= Blanche-Augustine Camus =

French painter

Blanche-Augustine Camus (27 October 1884 – 1968) was a French neo-impressionist painter, associated with the style of Divisionism, noted for her luminous landscapes and gardens of the south of France, often combined with graceful outdoor portraits of her family and friends.

Born in Paris, she studied at the Académie Julian and the École des Beaux-Arts from 1902 to 1908 with Tony Robert-Fleury, Jules Joseph Lefebvre and Adolphe Déchenaud. She first exhibited at the Salon des Artistes Français in 1911, winning the gold medal in 1920, and continuing until 1939.

··········

## Given exercise
In the Blanche-Augustine Camus biography, rewrite the stretch from "Born in Paris, she" through "continuing until 1939.", substituting "silver medal" for "gold medal".

## Dataset excerpt
··········

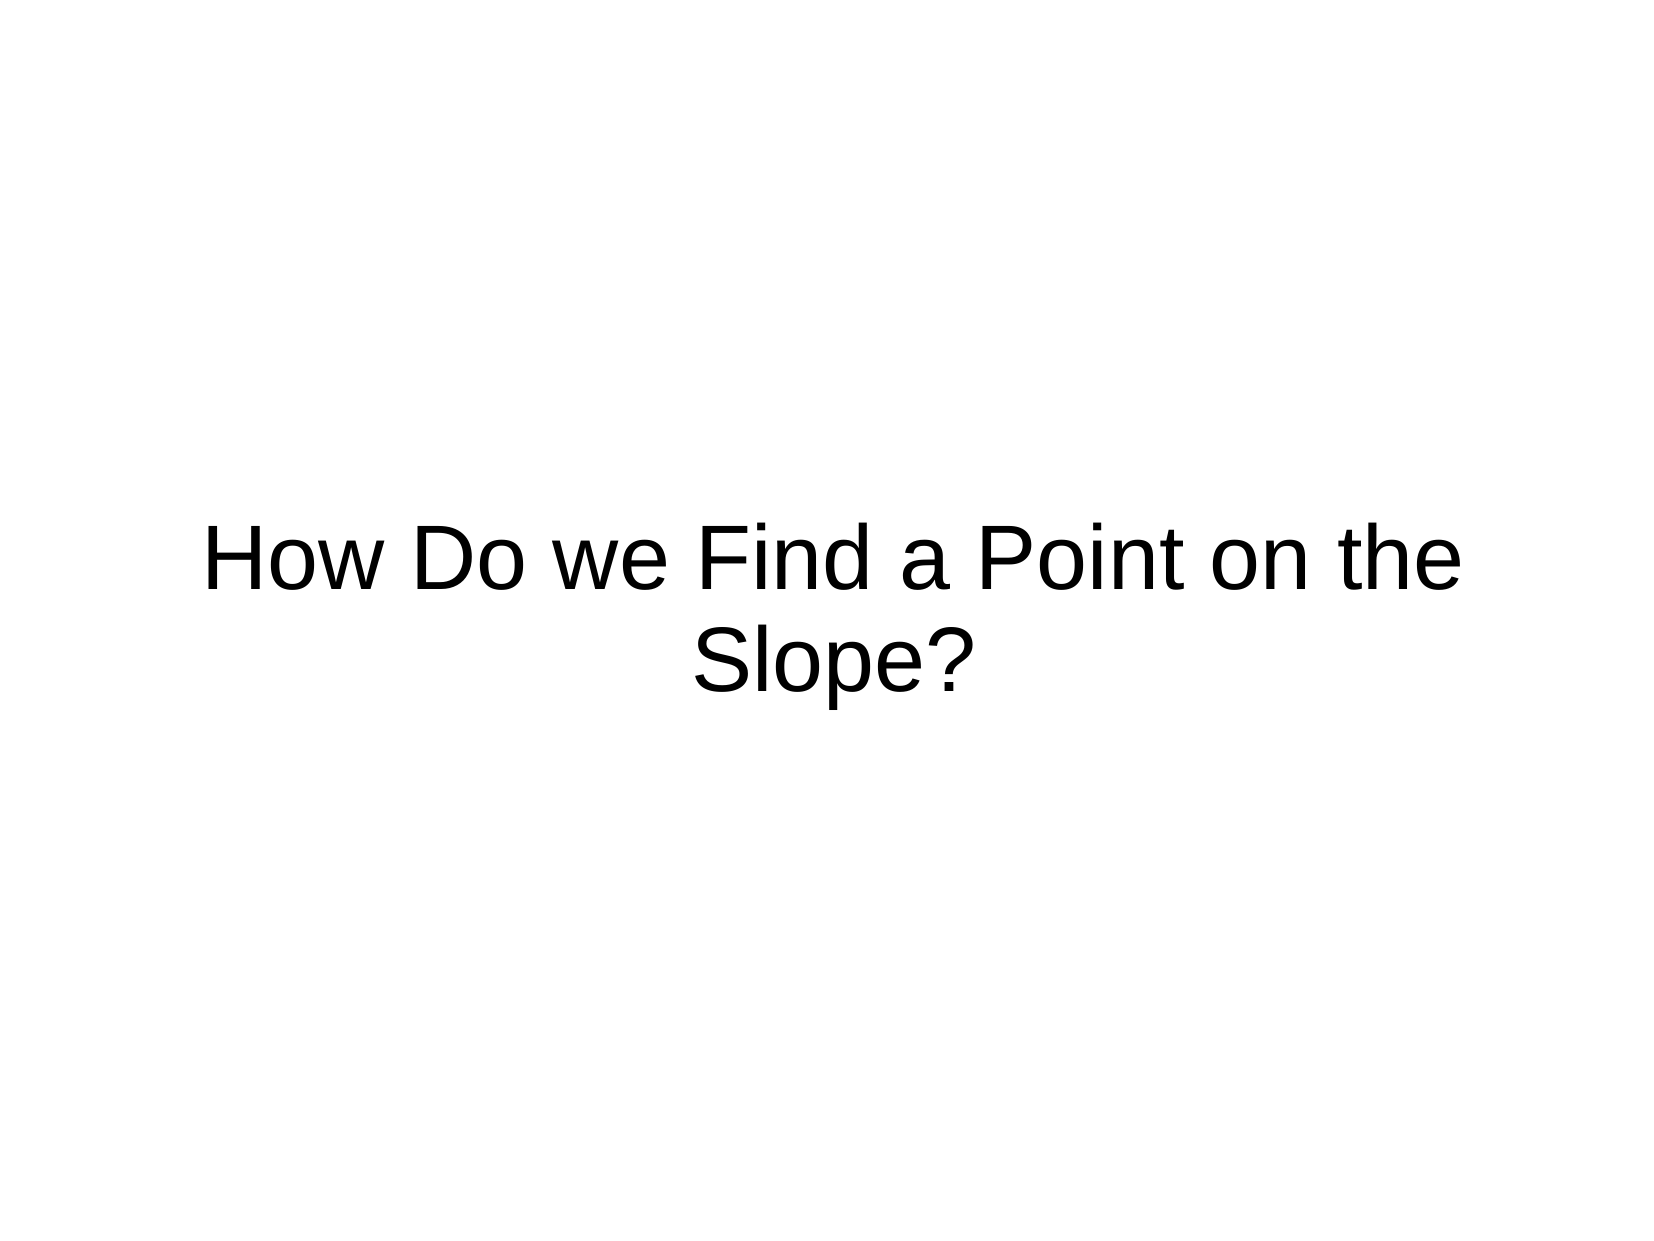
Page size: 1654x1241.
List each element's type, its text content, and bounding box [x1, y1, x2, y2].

title How Do we Find a Point on the Slope? [90, 495, 1579, 723]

··········

## Solution for this exercise
Born in Paris, she studied at the Académie Julian and the École des Beaux-Arts from 1902 to 1908 with Tony Robert-Fleury, Jules Joseph Lefebvre and Adolphe Déchenaud. She first exhibited at the Salon des Artistes Français in 1911, winning the silver medal in 1920, and continuing until 1939.